WHAT IS EXPECTED: The output should be the listing below, limited to the lines from the one with "Could you estimate a 3D bounding box around the blue" through the one with "Assume a horizontal FOV of 58.5°.", exact and without pictures.

======== DATASET EXTRACT

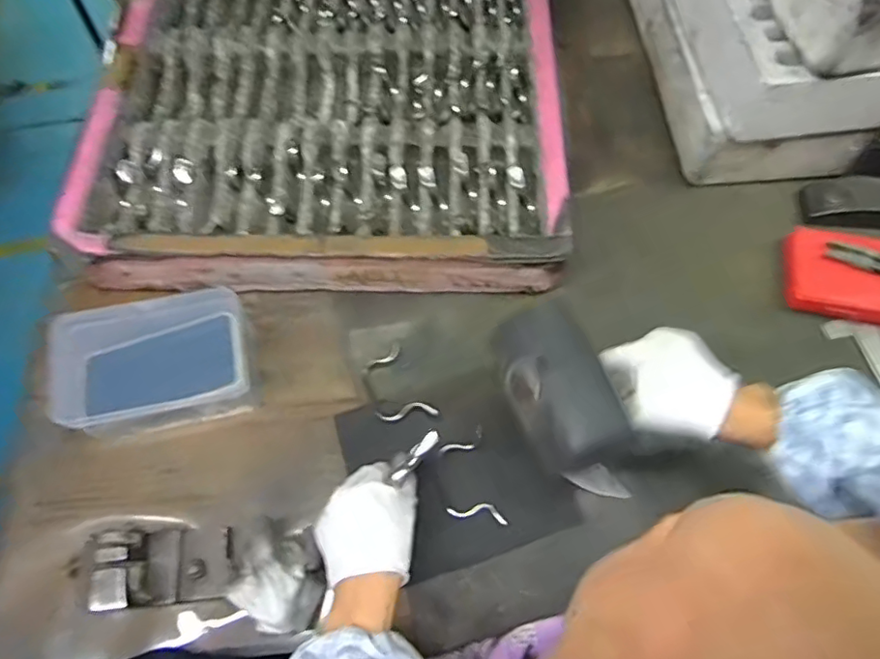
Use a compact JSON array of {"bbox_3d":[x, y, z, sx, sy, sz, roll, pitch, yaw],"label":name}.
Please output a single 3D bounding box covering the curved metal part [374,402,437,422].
[{"bbox_3d":[-0.034,0.084,0.591,0.064,0.006,0.017,-12,65,10],"label":"curved metal part"}]

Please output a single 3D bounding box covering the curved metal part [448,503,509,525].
[{"bbox_3d":[0.035,0.169,0.544,0.055,0.009,0.017,9,66,5],"label":"curved metal part"}]

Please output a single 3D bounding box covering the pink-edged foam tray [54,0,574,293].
[{"bbox_3d":[-0.133,-0.302,0.738,0.536,0.084,0.537,0,65,1],"label":"pink-edged foam tray"}]

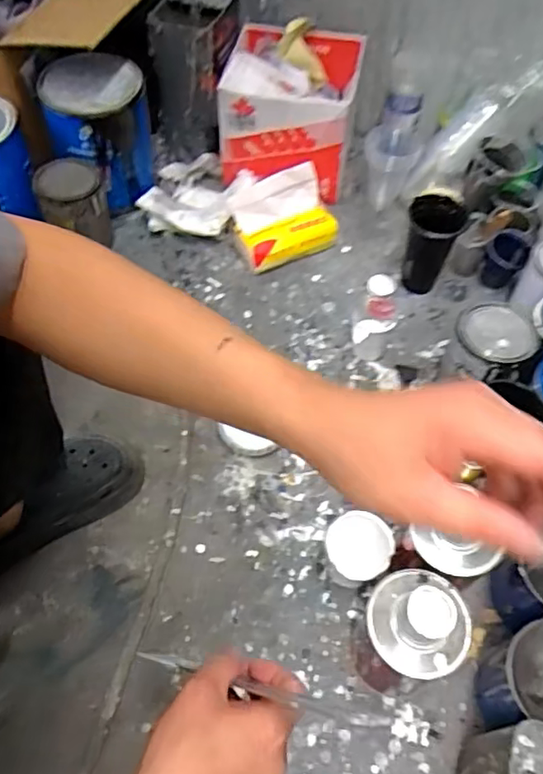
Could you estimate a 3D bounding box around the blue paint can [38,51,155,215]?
[{"bbox_3d":[-0.295,-0.442,1.055,0.169,0.169,0.194,-11,59,-8],"label":"blue paint can"}]

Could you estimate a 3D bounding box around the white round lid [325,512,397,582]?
[{"bbox_3d":[0.099,0.180,0.692,0.073,0.013,0.076,1,58,-1],"label":"white round lid"}]

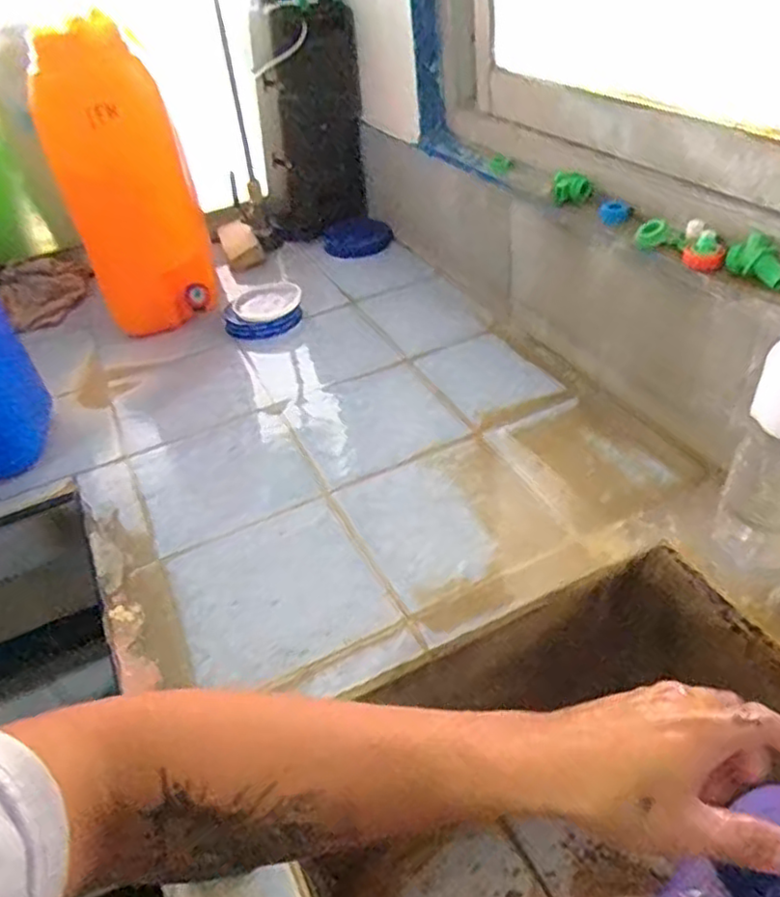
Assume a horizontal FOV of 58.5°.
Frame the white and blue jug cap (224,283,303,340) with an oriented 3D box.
[{"bbox_3d":[-0.211,-0.223,1.129,0.125,0.045,0.117,-4,41,4],"label":"white and blue jug cap"}]

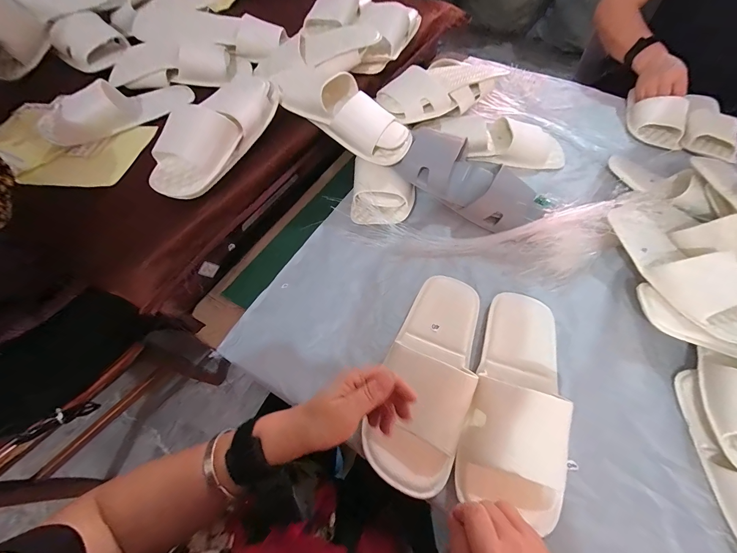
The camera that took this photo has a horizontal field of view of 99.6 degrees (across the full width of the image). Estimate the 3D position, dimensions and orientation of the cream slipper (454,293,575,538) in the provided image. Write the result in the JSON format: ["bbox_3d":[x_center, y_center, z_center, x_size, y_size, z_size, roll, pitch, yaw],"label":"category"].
[{"bbox_3d":[0.187,0.134,0.375,0.108,0.075,0.271,17,54,11],"label":"cream slipper"}]

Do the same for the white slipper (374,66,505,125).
[{"bbox_3d":[0.146,-0.370,0.607,0.267,0.054,0.116,-18,61,-10],"label":"white slipper"}]

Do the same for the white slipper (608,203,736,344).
[{"bbox_3d":[0.448,-0.020,0.440,0.100,0.049,0.232,-10,60,-6],"label":"white slipper"}]

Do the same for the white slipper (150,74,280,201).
[{"bbox_3d":[-0.229,-0.220,0.457,0.101,0.075,0.238,18,61,11],"label":"white slipper"}]

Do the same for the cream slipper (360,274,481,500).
[{"bbox_3d":[0.077,0.109,0.391,0.104,0.057,0.269,15,57,10],"label":"cream slipper"}]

================

WRITTEN REPLY:
Could you estimate a 3D bounding box around the blue paint can [38,51,155,215]?
[{"bbox_3d":[-0.295,-0.442,1.055,0.169,0.169,0.194,-11,59,-8],"label":"blue paint can"}]

Could you estimate a 3D bounding box around the white round lid [325,512,397,582]?
[{"bbox_3d":[0.099,0.180,0.692,0.073,0.013,0.076,1,58,-1],"label":"white round lid"}]

Assume a horizontal FOV of 58.5°.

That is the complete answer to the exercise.